(Originally published in Harvard Business Review, October 12, 2022)
How do you feel about networking? I, personally, despise it. The idea of talking to strangers about inane business matters makes my stomach churn. The hardest part about making conversation with a stranger is figuring out how to actually start the conversation — and even if you are a social person, chances are you prefer making conversation with people you know and get along with.
At the same time, there seems to be no way around it. Having a strong professional network is inarguably good for you and your career. It can give you access to better job opportunities, introduce to new ideas, and help you grow through the exchange of knowledge.
The good news is: You don’t always have to meet new people to expand your network. Marissa King, a professor at the Yale School of Management and author of Social Chemistry, who I spoke with on my podcast, has a weekly ritual to make networking a little more enjoyable. King told me that there is extraordinary power in our existing networks. The most impactful thing we can do to improve them, she said, is to reinvigorate dormant ties, or people — old friends, former coworkers, past peers, etc. — who we haven’t seen in two or three years. These can be a valuable source of knowledge and social capital.
According to Wharton business professor Adam Grant the reason dormant ties are so powerful is because they have been off gaining contacts and knowledge since your last interaction with them. The people you often speak with — your strong ties — share redundant knowledge since you may know the same people and are likely to do the same things, but dormant ties will provide a much more diverse network and perspective.
But reinvigorating these ties doesn’t just entail a “Hello, Long time, no see!” phone call. Remember that networking isn’t a one-way street. To build a strong relationship, you have to think about what’s in it for them, or how you can be helpful to the people you’re reconnecting with. Here are three ways King does this, and you can, too:
Say “thank you.”
Gratitude is an extremely powerful source of connection. King uses it to narrow down her list of potential ties to reach out to. She begins her Friday ritual by asking, “Is there a mentor who comes to mind, or someone who gave me a piece of advice a couple of years ago, or someone who served as a role model for me?” Then reaches out to those people, and thanks them for what they’ve done.

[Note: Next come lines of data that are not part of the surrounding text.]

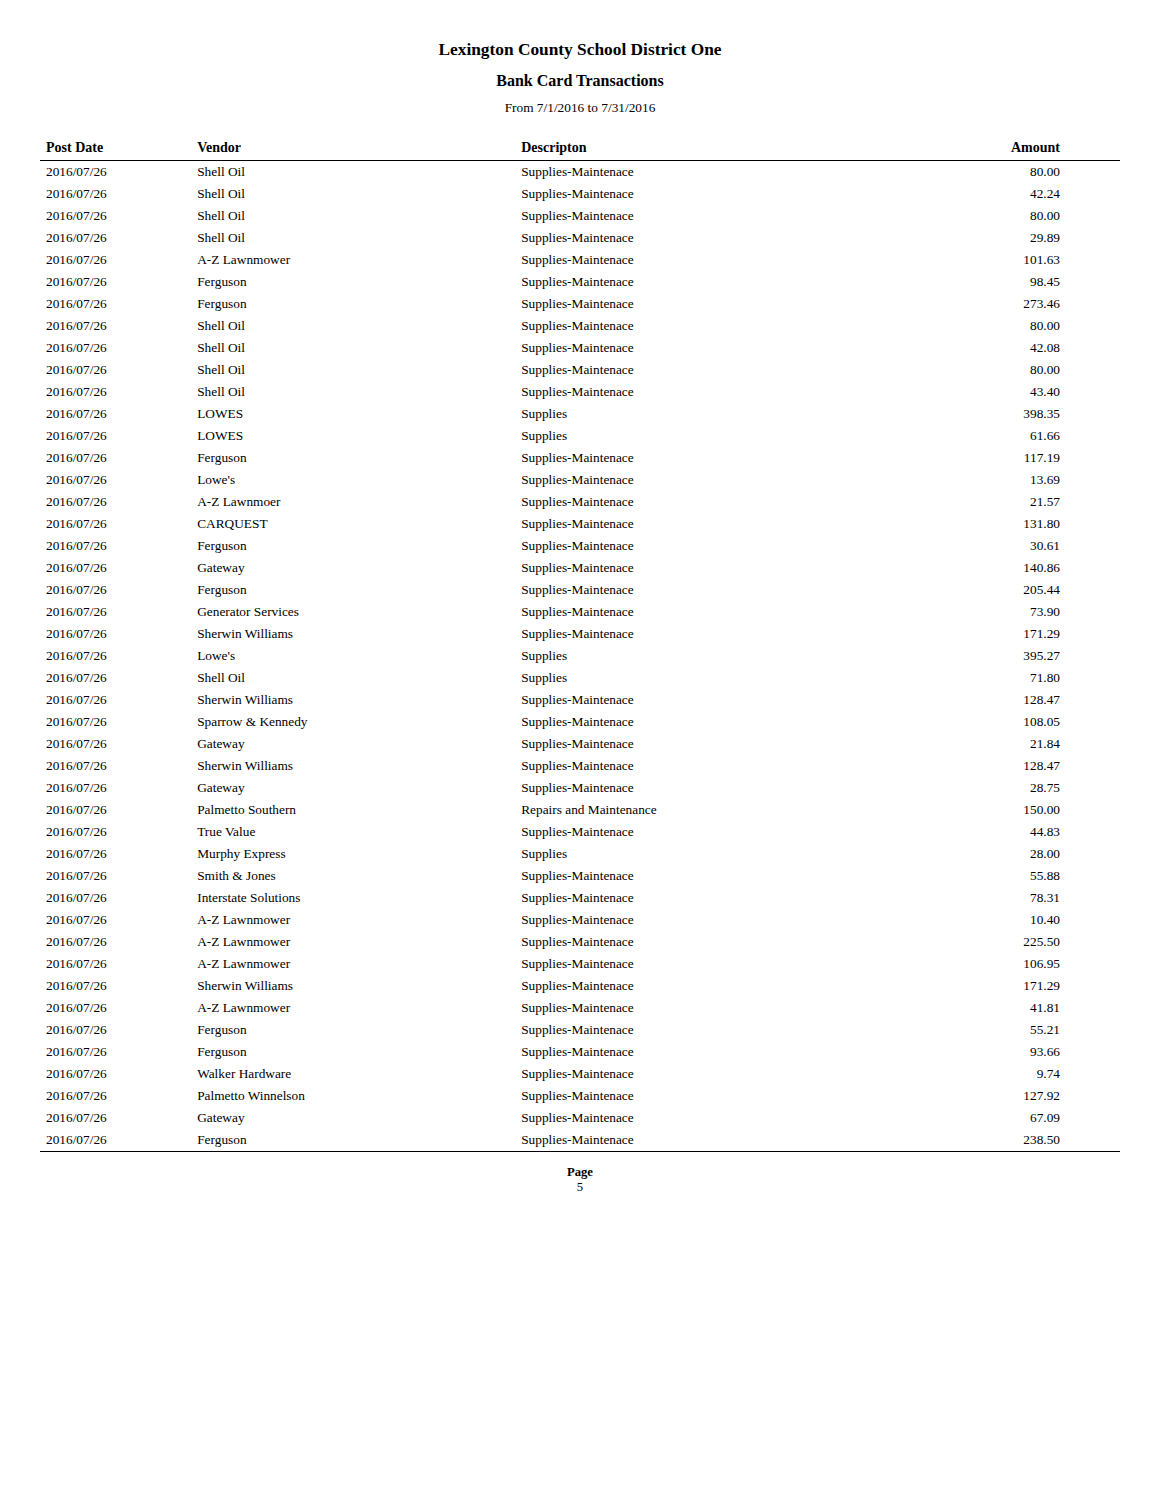Lexington County School District One
Bank Card Transactions
From 7/1/2016 to 7/31/2016
| Post Date | Vendor | Descripton | Amount |
| --- | --- | --- | --- |
| 2016/07/26 | Shell Oil | Supplies-Maintenace | 80.00 |
| 2016/07/26 | Shell Oil | Supplies-Maintenace | 42.24 |
| 2016/07/26 | Shell Oil | Supplies-Maintenace | 80.00 |
| 2016/07/26 | Shell Oil | Supplies-Maintenace | 29.89 |
| 2016/07/26 | A-Z Lawnmower | Supplies-Maintenace | 101.63 |
| 2016/07/26 | Ferguson | Supplies-Maintenace | 98.45 |
| 2016/07/26 | Ferguson | Supplies-Maintenace | 273.46 |
| 2016/07/26 | Shell Oil | Supplies-Maintenace | 80.00 |
| 2016/07/26 | Shell Oil | Supplies-Maintenace | 42.08 |
| 2016/07/26 | Shell Oil | Supplies-Maintenace | 80.00 |
| 2016/07/26 | Shell Oil | Supplies-Maintenace | 43.40 |
| 2016/07/26 | LOWES | Supplies | 398.35 |
| 2016/07/26 | LOWES | Supplies | 61.66 |
| 2016/07/26 | Ferguson | Supplies-Maintenace | 117.19 |
| 2016/07/26 | Lowe's | Supplies-Maintenace | 13.69 |
| 2016/07/26 | A-Z Lawnmoer | Supplies-Maintenace | 21.57 |
| 2016/07/26 | CARQUEST | Supplies-Maintenace | 131.80 |
| 2016/07/26 | Ferguson | Supplies-Maintenace | 30.61 |
| 2016/07/26 | Gateway | Supplies-Maintenace | 140.86 |
| 2016/07/26 | Ferguson | Supplies-Maintenace | 205.44 |
| 2016/07/26 | Generator Services | Supplies-Maintenace | 73.90 |
| 2016/07/26 | Sherwin Williams | Supplies-Maintenace | 171.29 |
| 2016/07/26 | Lowe's | Supplies | 395.27 |
| 2016/07/26 | Shell Oil | Supplies | 71.80 |
| 2016/07/26 | Sherwin Williams | Supplies-Maintenace | 128.47 |
| 2016/07/26 | Sparrow & Kennedy | Supplies-Maintenace | 108.05 |
| 2016/07/26 | Gateway | Supplies-Maintenace | 21.84 |
| 2016/07/26 | Sherwin Williams | Supplies-Maintenace | 128.47 |
| 2016/07/26 | Gateway | Supplies-Maintenace | 28.75 |
| 2016/07/26 | Palmetto Southern | Repairs and Maintenance | 150.00 |
| 2016/07/26 | True Value | Supplies-Maintenace | 44.83 |
| 2016/07/26 | Murphy Express | Supplies | 28.00 |
| 2016/07/26 | Smith & Jones | Supplies-Maintenace | 55.88 |
| 2016/07/26 | Interstate Solutions | Supplies-Maintenace | 78.31 |
| 2016/07/26 | A-Z Lawnmower | Supplies-Maintenace | 10.40 |
| 2016/07/26 | A-Z Lawnmower | Supplies-Maintenace | 225.50 |
| 2016/07/26 | A-Z Lawnmower | Supplies-Maintenace | 106.95 |
| 2016/07/26 | Sherwin Williams | Supplies-Maintenace | 171.29 |
| 2016/07/26 | A-Z Lawnmower | Supplies-Maintenace | 41.81 |
| 2016/07/26 | Ferguson | Supplies-Maintenace | 55.21 |
| 2016/07/26 | Ferguson | Supplies-Maintenace | 93.66 |
| 2016/07/26 | Walker Hardware | Supplies-Maintenace | 9.74 |
| 2016/07/26 | Palmetto Winnelson | Supplies-Maintenace | 127.92 |
| 2016/07/26 | Gateway | Supplies-Maintenace | 67.09 |
| 2016/07/26 | Ferguson | Supplies-Maintenace | 238.50 |
Page
5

While this might seem inconsequential, research has found that many of us tend to overlook how powerful a simple “thank you” or compliment can be to the receiver. In fact, one study, in which people either gave praise to or received praise from someone else, found that we significantly underestimate the degree to which our kind words boost the mood of others. As such, beginning your message with a simple “thank you” can open previously closed doors.
Share knowledge.
Another strategy King uses to initiate conversations with former connections is to share something she thinks the other person might enjoy or benefit from — a podcast, report, or even an interesting article. “There are lots of things that we all have to give, and just saying, ‘I saw this and though of you,’ is in many ways a gift, too.” When we give someone something thoughtful, no matter how small, it signals that we understand them and that we care.
Say, for example, that you want to reconnect with an old school friend or an ex-colleague on LinkedIn. You come across a post about their recent job change. Could you send them a report or a podcast that might help them transition to their new role? Could you send them across an interesting survey that highlights trends in their industry?
It’s as simple as reaching out via an email or message, and saying, “Hi! I hope you’re well. I just read about your job switch. That’s wonderful — congratulations! I recently came across this report on macroeconomic factors affecting [industry, company, or field] and I thought I’d share it with you. Let’s keep in touch.”
Ask for help.
People enjoy feeling that their expertise matters, and research shows that when we’re asked to help someone else, it makes us feel closer to the person to whom we’re offering assistance. When King uses this approach, despite having had no contact with someone for several years, she almost always receives a reply. “I can’t even think of a time when I haven’t,” she said.
You might, for example, reach out to a dormant tie for advice on a project that sits within their expertise. Alternatively, you might think of someone whom you found to be highly creative in school or at a former company, and reach out to them to bounce around some ideas.
If you, like me, hate networking with new people, dormant ties are a great place to start strengthening and expanding your current circle. Time spent nurturing relationships with existing connections can not only lead to rewarding exchanges, but also to potentially transformative opportunities.